Streaming algorithm for counting triangles in a graph

As described in the reference, the algorithm (see at the bottom) supposes to output an estimator $ \hat T$ for the # of triangles in a given graph $ G = (V, E)$ , denoted $ T$ . It is written that "it can easily be shown" that $ $ E[\hat T] = T $ $ But unfortunately, I’m not seeing it. Trying to analyze $ E[\hat T]$ , I think as follows:

  • At line 1, denote the probability to randomly (and uniformly) choose an edge which is part of a triangle as $ p$ . Since triangles can share edges, $ $ \frac T m \le p \le \frac {3T} m $ $ For example, consider the following case:

    enter image description here

    The central triangle doesn’t add new edges to the # of possibilities to choose an edge which is part of a triangle. You can imagine a different configuration, in which there are only the 3 outer triangles and they don’t touch each other (in this configuration, we won’t see the central 4th triangle). In both cases ((case i) 4 triangles as seen in the image; (case ii) 3 disjoint triangles), the probability to choose an edge which is part of a triangle is 1 (although the # of triangles is different).

  • At line 2, the probability to choose uniformly at random a vertex which "closes a triangle" with the edge from the previous step is exactly $ \frac 1 {n-2}$ .

Therefore I only see that

$ $ T \le E[\hat T] \le 3T $ $

What am I missing?

Another question I have is regarding line 3. The stream is ordered, and we first pick a random edge $ (u, v)$ (line 1), then a random vertex $ w$ from $ V \backslash \{u, v\}$ (line 2). I feel that the analysis should take into account that at line 3 we check whether $ (u, w)$ and $ (v, w)$ appear after $ (u, v)$ in the stream. Maybe after I’ll understand the answer to my first question, it will be clearer.
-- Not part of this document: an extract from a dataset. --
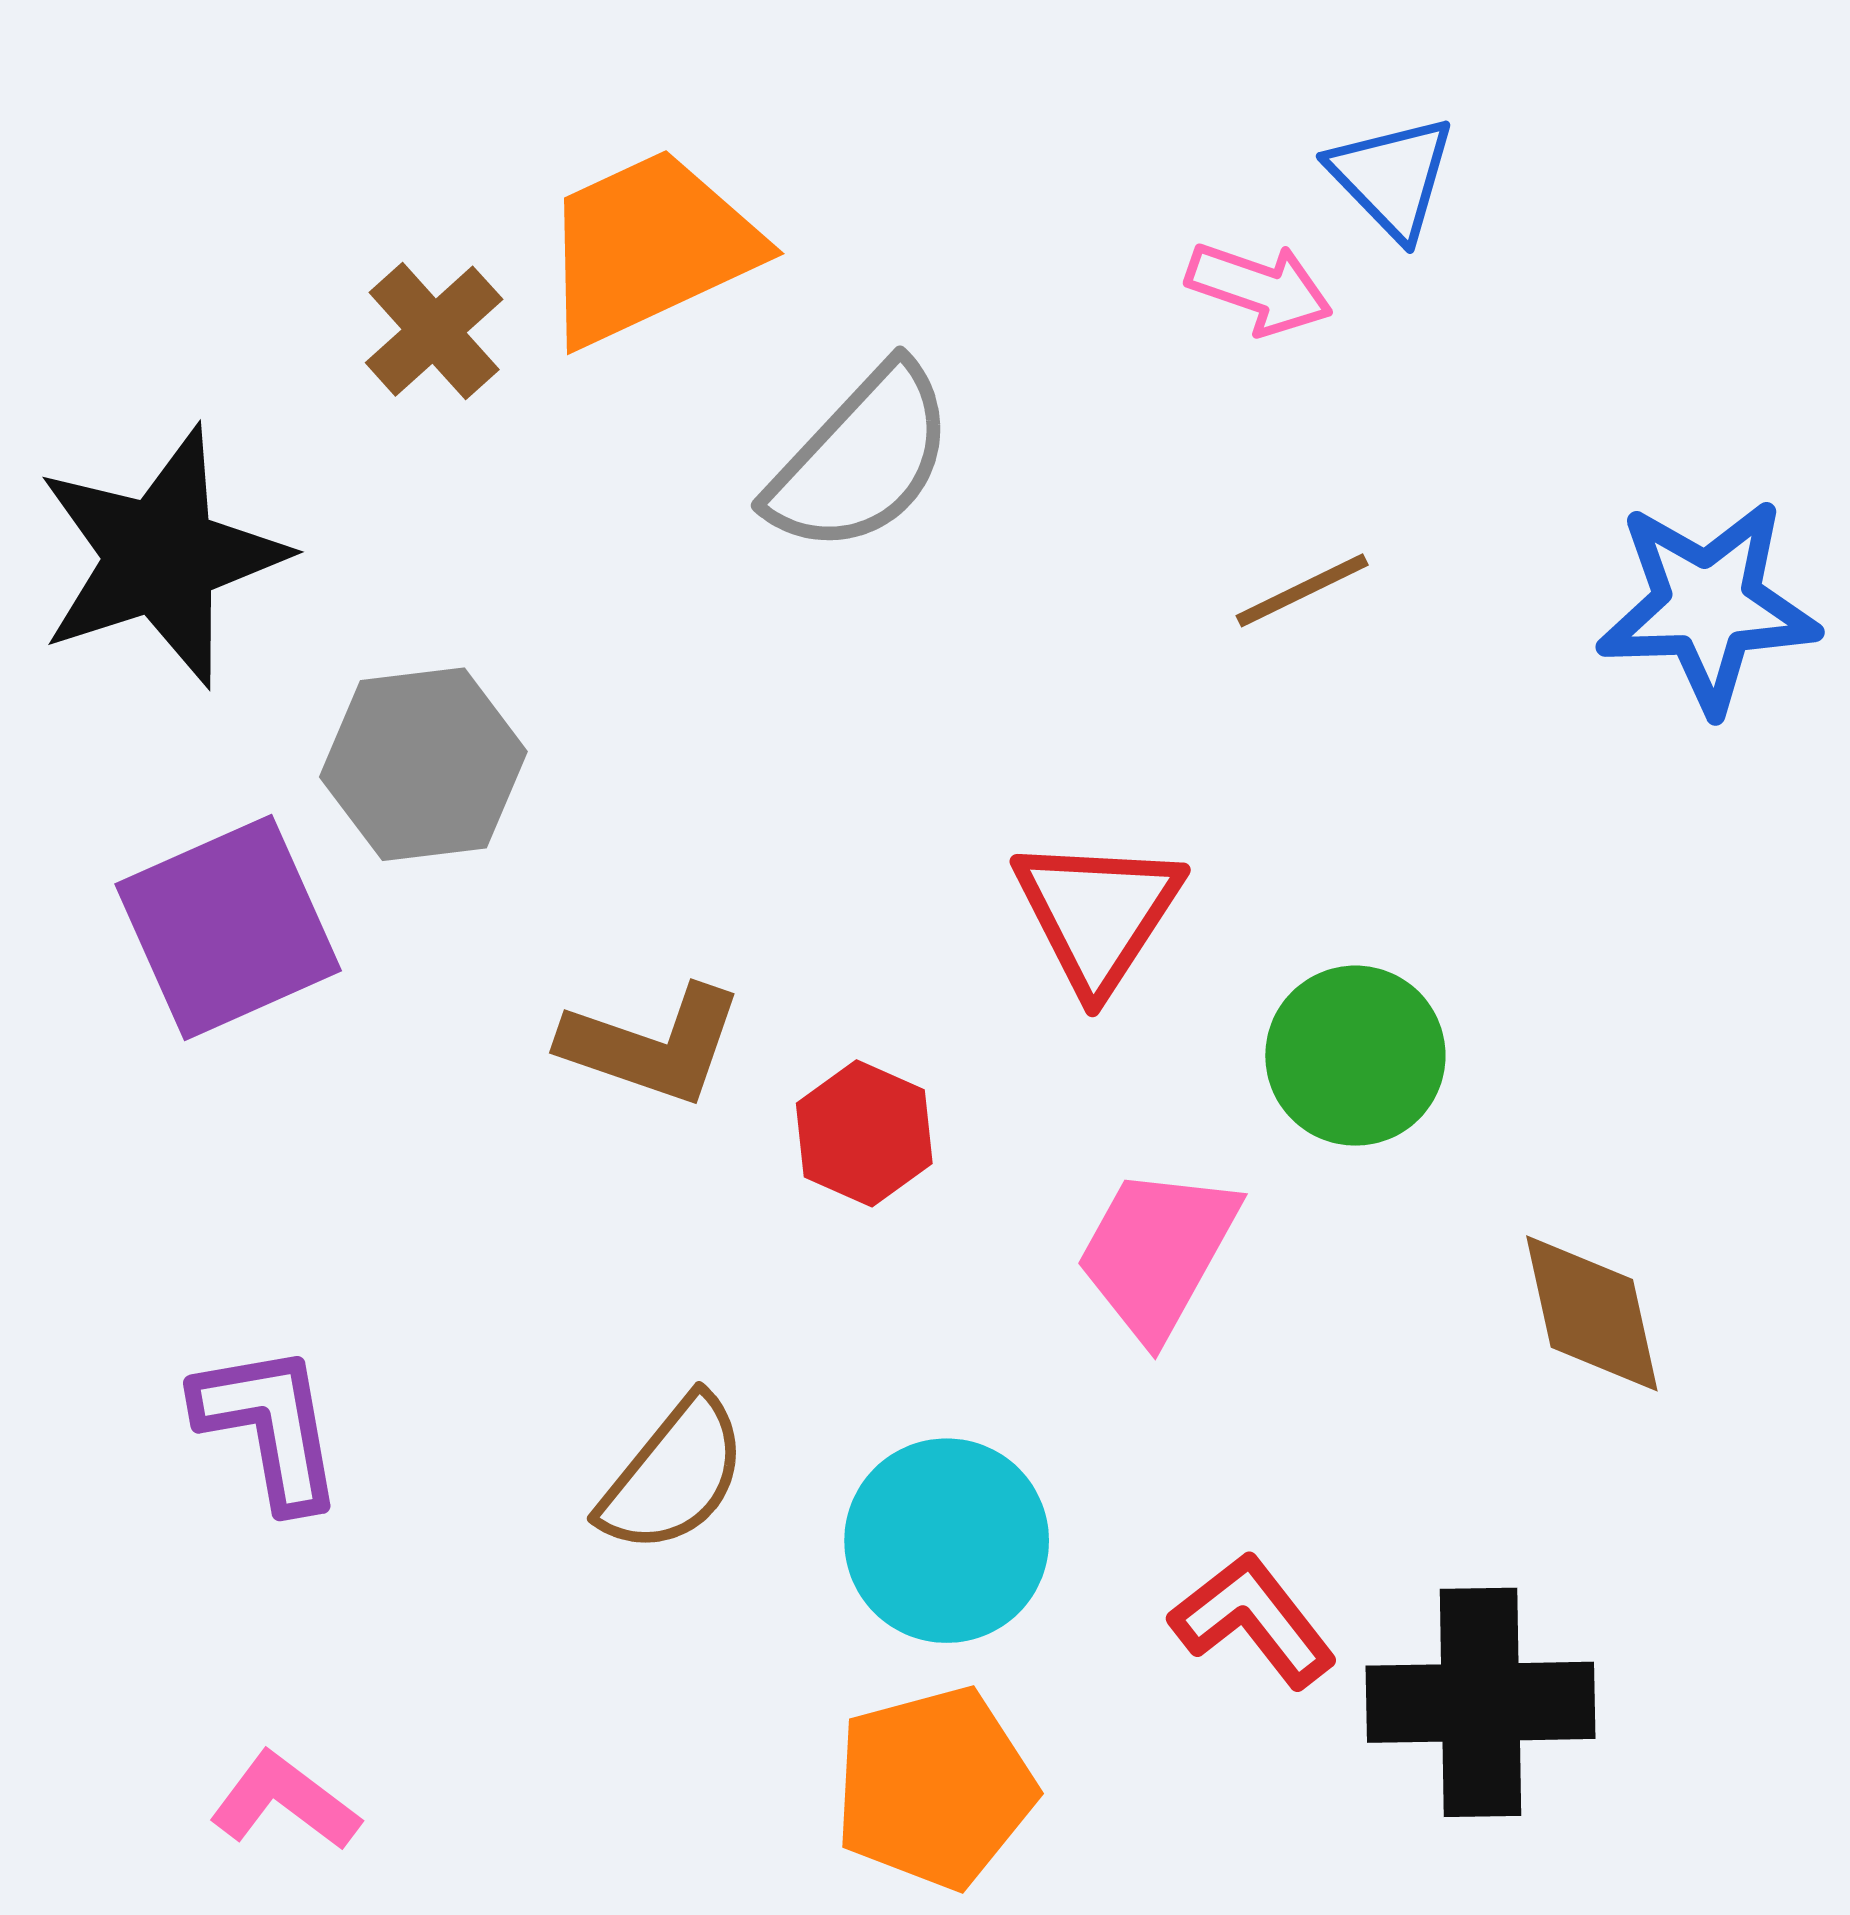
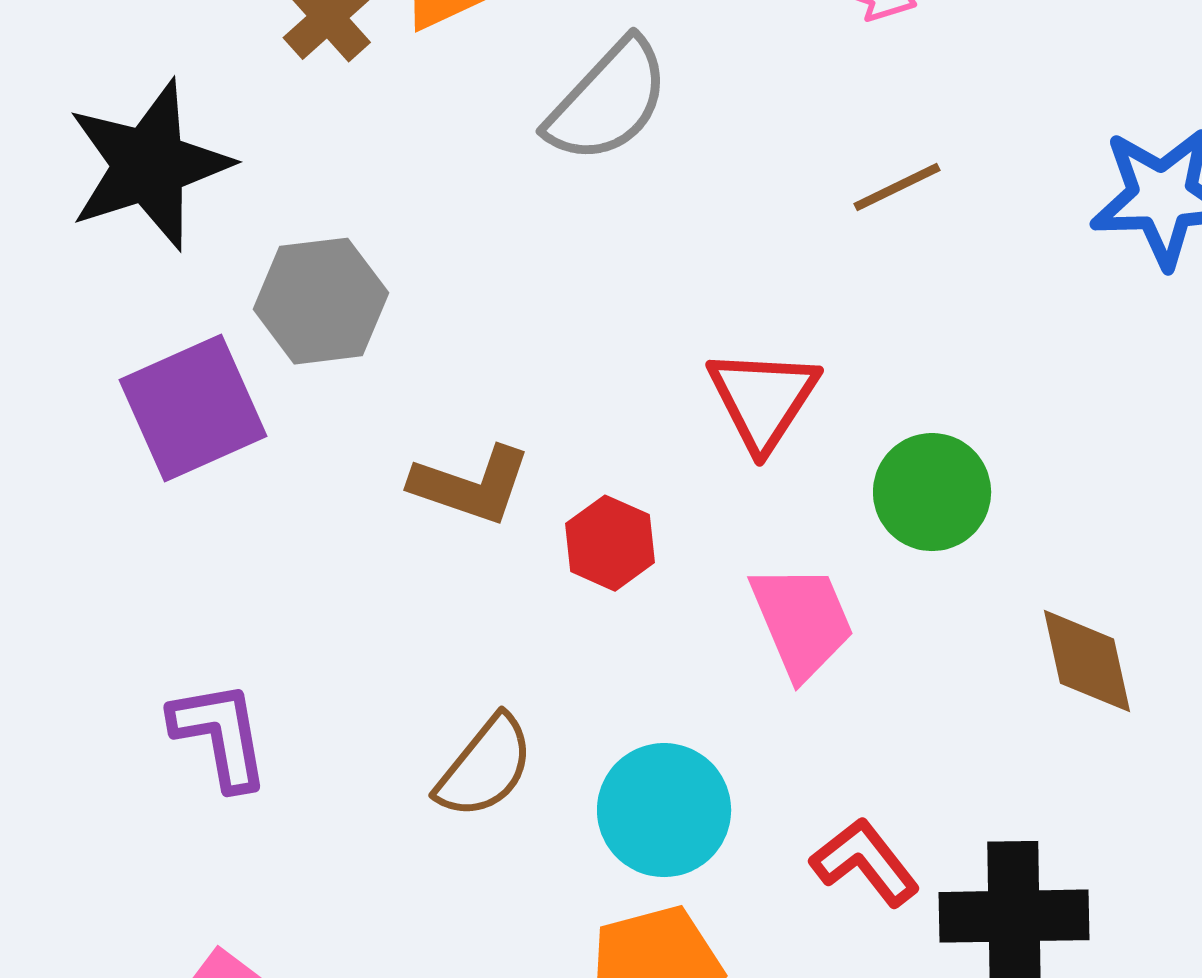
pink trapezoid: (1157, 1252) -> (802, 621), turned 128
  1. Pick an edge $ (u, v)$ uniformly at random from the stream.
  2. Pick a vertex $ w$ uniformly at random from $ V \backslash \{u, v\}$
  3. If $ (u, w)$ and $ (v, w)$ appear after $ (u, v)$ in the stream, then output $ m(n-2)$ . Else, output $ 0$ .

Also, although I didn’t see it written, I believe there’s an assumption that $ V$ is known ahead.

Reference: Data streams lecture notes by Prof. Amit Chakrabarti, section "15.3 Triangle Counting",

Best regards